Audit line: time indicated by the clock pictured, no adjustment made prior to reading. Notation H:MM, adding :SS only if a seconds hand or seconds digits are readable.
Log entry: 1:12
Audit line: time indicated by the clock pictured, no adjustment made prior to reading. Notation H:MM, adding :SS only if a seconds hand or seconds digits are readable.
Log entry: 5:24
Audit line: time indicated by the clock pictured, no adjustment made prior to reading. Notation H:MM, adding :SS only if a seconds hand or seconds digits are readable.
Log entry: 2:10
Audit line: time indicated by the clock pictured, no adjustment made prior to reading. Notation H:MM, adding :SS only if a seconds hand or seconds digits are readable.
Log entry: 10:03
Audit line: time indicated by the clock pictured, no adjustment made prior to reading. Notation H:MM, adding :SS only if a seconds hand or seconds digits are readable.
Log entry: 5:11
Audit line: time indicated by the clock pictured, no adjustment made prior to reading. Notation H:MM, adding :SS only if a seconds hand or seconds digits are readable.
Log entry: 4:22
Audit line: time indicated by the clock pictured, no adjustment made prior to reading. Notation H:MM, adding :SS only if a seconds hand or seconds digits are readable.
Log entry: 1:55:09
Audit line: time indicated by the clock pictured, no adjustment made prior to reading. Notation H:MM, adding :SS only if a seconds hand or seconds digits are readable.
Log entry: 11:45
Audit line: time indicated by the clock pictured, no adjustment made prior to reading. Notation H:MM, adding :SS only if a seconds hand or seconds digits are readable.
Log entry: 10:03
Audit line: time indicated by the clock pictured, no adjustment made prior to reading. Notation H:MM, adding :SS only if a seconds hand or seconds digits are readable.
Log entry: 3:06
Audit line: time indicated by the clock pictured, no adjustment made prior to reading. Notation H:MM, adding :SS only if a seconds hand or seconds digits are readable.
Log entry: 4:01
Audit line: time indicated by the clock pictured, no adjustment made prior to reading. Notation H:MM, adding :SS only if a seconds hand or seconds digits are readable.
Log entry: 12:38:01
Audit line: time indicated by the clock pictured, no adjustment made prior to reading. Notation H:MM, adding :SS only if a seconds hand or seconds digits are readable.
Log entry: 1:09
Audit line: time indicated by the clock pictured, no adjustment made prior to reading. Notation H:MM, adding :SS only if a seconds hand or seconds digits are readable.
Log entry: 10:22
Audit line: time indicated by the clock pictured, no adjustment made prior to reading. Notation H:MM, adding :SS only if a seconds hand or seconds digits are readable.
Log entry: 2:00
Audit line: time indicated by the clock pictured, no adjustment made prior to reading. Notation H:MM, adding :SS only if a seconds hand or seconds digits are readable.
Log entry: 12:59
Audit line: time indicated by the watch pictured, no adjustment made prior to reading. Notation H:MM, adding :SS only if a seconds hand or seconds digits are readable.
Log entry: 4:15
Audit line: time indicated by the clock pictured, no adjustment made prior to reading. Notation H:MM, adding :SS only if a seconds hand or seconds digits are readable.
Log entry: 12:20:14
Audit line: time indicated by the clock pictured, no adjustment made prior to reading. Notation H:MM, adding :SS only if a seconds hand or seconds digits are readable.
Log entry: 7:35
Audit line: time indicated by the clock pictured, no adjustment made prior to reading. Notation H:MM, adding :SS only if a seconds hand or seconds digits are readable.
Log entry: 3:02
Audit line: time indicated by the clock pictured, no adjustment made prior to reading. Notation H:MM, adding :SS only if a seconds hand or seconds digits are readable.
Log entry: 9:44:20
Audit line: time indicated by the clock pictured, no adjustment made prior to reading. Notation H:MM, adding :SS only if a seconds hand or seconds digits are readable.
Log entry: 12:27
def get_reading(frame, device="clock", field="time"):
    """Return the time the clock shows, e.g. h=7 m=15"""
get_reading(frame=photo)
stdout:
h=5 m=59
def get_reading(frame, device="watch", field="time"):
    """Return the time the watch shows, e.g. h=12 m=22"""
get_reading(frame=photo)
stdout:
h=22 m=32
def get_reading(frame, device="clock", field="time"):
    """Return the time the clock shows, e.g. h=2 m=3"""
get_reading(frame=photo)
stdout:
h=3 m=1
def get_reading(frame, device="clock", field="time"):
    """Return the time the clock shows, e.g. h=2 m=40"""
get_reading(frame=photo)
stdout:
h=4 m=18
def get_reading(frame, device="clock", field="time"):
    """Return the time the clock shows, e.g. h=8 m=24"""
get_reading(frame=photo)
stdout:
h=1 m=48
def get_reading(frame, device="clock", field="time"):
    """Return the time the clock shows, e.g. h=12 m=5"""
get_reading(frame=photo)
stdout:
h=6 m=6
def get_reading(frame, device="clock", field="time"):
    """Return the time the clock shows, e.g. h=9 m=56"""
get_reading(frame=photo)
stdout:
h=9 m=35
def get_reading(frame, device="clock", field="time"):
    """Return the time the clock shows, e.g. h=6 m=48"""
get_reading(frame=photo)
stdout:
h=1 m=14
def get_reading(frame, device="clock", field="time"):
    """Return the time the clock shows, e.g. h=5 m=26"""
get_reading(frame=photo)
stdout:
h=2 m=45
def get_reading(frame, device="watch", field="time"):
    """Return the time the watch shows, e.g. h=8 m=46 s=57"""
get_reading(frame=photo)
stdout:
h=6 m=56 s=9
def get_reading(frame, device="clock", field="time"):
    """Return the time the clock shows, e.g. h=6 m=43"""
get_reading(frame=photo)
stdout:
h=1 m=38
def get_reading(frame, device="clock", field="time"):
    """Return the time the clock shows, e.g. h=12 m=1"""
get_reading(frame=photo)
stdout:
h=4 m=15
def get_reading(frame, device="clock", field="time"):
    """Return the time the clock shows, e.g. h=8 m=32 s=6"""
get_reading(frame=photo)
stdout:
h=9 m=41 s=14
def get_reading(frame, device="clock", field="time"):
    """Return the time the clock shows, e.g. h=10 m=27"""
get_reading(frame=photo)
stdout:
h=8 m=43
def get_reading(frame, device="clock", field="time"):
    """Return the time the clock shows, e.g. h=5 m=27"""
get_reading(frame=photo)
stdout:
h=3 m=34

════

Starting at the beginning of the records and stopping after the line that contains "Log entry: 1:55:09", rewrite those lines with "Log entry" changed to "Time entry" and everything else left as it is. Return only those lines.

Audit line: time indicated by the clock pictured, no adjustment made prior to reading. Notation H:MM, adding :SS only if a seconds hand or seconds digits are readable.
Time entry: 1:12
Audit line: time indicated by the clock pictured, no adjustment made prior to reading. Notation H:MM, adding :SS only if a seconds hand or seconds digits are readable.
Time entry: 5:24
Audit line: time indicated by the clock pictured, no adjustment made prior to reading. Notation H:MM, adding :SS only if a seconds hand or seconds digits are readable.
Time entry: 2:10
Audit line: time indicated by the clock pictured, no adjustment made prior to reading. Notation H:MM, adding :SS only if a seconds hand or seconds digits are readable.
Time entry: 10:03
Audit line: time indicated by the clock pictured, no adjustment made prior to reading. Notation H:MM, adding :SS only if a seconds hand or seconds digits are readable.
Time entry: 5:11
Audit line: time indicated by the clock pictured, no adjustment made prior to reading. Notation H:MM, adding :SS only if a seconds hand or seconds digits are readable.
Time entry: 4:22
Audit line: time indicated by the clock pictured, no adjustment made prior to reading. Notation H:MM, adding :SS only if a seconds hand or seconds digits are readable.
Time entry: 1:55:09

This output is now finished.